Konzeptionelle Vorbereitung
- Untersuchung der bestehenden Lernangebote mittels kriteriengelenkter Potenzialanlyse hinsichtlich Problemorientierung, curricularer Anbindung, fächerübergreifender Bezüge
- Erstellung eines fächerübergreifenden Leitfadens zur nachhaltigen Energiebildung
Durchführung - Pilotierung und Hauptstudie
- Erprobung Lernkonzepte und Testinstrumente mit Pilotierungsklassen: qualitative Begleitung mittels nicht-teilnehmender Beobachtungen (qualitativ) und Kurzbefragung der Lernenden
Hauptstudie
- quantitative und qualitative Datenerhebung, paralleler mixed-method-Ansatz; standardisierte Fragebögen, leitfadengestützte Interviews, Kurzbefragungen
- Teilstudie 1: zweifaktorielles within-subject-design, quasi experimentelle Untersuchungen, qualitative Erfassung der individuellen Wahrnehmung von Lernenden zu unterschiedlich gestalteten Lernprozessen am jeweiligen Lernort mittels Pre-Post-Kurzbefragungen
- Teilstudie 2: 2x6 faktorielles Design, quantitative Prüfung entsprechend G*Power Analyse für eine zweifaktorielle ANOVA; halbstandardisierte leitfadengestützte Interviews mit Lehrpersonen und Akteuren der ASL; Kurzbefragungen mit ausgewählten Lernenden
- Datenerhebungen zu verschiedenen Messzeitpunkten: Pre-Post (qualitativ und quantitativ) mit vier Wochen Versatz im Follow-up (quantitativ)

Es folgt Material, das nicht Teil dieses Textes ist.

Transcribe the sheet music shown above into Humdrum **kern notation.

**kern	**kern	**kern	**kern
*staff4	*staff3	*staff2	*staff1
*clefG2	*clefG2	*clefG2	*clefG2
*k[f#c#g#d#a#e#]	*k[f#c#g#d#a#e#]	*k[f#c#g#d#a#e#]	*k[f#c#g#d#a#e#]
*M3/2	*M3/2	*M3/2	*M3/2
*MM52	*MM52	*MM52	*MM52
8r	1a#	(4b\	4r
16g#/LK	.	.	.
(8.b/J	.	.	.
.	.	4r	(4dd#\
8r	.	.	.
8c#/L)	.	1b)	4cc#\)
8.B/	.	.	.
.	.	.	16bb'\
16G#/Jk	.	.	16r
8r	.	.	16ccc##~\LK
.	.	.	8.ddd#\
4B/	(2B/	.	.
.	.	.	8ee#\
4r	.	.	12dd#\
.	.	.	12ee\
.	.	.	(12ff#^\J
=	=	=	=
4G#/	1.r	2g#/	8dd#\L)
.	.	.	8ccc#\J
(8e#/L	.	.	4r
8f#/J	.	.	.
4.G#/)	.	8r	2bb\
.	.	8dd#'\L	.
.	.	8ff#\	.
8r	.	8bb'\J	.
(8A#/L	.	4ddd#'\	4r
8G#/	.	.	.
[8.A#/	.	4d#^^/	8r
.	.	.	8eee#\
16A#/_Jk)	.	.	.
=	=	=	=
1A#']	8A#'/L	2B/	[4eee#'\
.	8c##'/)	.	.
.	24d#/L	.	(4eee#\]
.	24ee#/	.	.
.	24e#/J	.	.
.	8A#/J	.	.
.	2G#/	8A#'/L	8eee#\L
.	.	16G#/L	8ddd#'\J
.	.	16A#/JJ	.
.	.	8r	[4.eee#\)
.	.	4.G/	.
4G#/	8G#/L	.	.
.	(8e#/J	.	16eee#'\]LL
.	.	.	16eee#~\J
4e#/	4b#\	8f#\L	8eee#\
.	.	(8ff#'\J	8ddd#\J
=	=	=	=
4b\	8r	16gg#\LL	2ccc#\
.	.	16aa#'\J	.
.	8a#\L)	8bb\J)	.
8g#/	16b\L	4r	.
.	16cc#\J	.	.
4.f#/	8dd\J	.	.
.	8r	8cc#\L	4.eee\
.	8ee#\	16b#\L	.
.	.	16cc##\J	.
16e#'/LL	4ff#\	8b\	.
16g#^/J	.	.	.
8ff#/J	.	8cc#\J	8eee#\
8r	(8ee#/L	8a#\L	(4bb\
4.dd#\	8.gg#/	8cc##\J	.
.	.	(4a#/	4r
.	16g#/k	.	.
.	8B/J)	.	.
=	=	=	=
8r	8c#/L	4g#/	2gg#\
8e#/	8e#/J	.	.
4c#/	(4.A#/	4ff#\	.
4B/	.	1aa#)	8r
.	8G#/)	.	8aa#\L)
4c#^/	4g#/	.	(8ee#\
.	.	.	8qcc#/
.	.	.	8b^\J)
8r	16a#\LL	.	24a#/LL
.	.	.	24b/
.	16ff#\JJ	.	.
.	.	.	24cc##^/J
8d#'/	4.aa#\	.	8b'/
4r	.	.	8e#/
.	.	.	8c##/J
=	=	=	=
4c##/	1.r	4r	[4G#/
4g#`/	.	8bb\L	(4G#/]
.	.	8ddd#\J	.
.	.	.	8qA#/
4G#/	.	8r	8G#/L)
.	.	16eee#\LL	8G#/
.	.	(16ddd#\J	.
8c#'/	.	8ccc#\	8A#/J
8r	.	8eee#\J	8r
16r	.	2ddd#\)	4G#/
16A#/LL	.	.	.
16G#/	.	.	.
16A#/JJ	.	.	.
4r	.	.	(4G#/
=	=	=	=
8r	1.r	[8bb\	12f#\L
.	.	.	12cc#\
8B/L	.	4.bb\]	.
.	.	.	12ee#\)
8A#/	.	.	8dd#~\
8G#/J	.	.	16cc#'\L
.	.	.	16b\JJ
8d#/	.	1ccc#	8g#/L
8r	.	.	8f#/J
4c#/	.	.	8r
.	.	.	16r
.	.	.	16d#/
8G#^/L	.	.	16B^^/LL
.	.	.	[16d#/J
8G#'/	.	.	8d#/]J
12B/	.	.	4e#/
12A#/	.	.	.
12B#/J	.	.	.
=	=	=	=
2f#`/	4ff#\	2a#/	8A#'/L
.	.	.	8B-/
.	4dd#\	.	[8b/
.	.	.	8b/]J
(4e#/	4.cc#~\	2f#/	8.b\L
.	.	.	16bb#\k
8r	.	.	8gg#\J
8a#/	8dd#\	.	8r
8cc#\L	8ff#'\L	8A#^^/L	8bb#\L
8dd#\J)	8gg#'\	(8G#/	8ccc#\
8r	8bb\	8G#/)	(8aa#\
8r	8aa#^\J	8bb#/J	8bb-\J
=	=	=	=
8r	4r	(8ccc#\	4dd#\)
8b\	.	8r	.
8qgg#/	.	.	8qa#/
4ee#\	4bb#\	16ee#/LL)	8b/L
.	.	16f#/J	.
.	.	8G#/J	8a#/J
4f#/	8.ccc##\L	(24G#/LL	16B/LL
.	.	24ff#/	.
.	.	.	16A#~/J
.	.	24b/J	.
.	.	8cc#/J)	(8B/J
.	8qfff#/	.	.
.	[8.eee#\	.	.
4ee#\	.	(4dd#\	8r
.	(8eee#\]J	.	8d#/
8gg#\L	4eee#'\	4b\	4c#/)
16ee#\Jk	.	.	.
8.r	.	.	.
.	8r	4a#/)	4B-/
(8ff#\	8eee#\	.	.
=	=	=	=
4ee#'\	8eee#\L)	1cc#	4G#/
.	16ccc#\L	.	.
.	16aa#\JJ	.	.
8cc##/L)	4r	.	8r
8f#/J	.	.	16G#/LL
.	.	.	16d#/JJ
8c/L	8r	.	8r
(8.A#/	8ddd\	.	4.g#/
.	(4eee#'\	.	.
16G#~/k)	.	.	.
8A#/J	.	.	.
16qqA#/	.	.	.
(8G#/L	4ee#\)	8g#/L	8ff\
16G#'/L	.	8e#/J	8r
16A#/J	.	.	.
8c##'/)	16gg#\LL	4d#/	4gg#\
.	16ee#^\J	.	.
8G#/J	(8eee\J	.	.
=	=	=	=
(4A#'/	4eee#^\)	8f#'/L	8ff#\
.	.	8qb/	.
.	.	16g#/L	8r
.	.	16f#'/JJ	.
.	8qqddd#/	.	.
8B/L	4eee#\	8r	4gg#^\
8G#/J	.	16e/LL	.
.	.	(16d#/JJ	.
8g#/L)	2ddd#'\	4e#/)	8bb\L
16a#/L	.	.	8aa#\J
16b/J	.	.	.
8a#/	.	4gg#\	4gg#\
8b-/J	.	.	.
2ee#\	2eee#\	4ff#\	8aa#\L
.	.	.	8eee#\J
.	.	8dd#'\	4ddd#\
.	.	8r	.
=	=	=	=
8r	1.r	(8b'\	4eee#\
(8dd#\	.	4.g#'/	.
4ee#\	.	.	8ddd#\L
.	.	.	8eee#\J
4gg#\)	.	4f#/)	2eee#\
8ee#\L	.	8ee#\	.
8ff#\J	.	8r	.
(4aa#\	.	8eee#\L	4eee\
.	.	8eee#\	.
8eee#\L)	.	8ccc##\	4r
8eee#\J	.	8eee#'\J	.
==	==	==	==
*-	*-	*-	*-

- Erfassung soziodemografischer Merkmale und ausgewählter Kontextfaktoren: unterrichtliche Vor- und Nachbereitung der Lernangebote sowie die Nutzung digitaler Technologien
Auswertung
Die quantitative Auswertung erfolgt mittels einer Kovarianzanalyse und untersucht Zusammenhänge zwischen den untersuchten Variablen und den unterschiedlichen Kooperationsformaten. Die qualitativen Daten werden mittels qualitativer, rekonstruierender Methoden (z.B. Inhaltsanalyse) ausgewertet, um individuelle Erfahrungen der beteiligten Lehrkräfte und außerschulischen Lernorte sowie strukturelle Bedingungen der Zusammenarbeit zu rekonstruieren. Durch die Zusammenführung beider Datenarten können die Ergebnisse an unterschiedlichen Perspektiven betrachtet und miteinander in Beziehung gesetzt werden.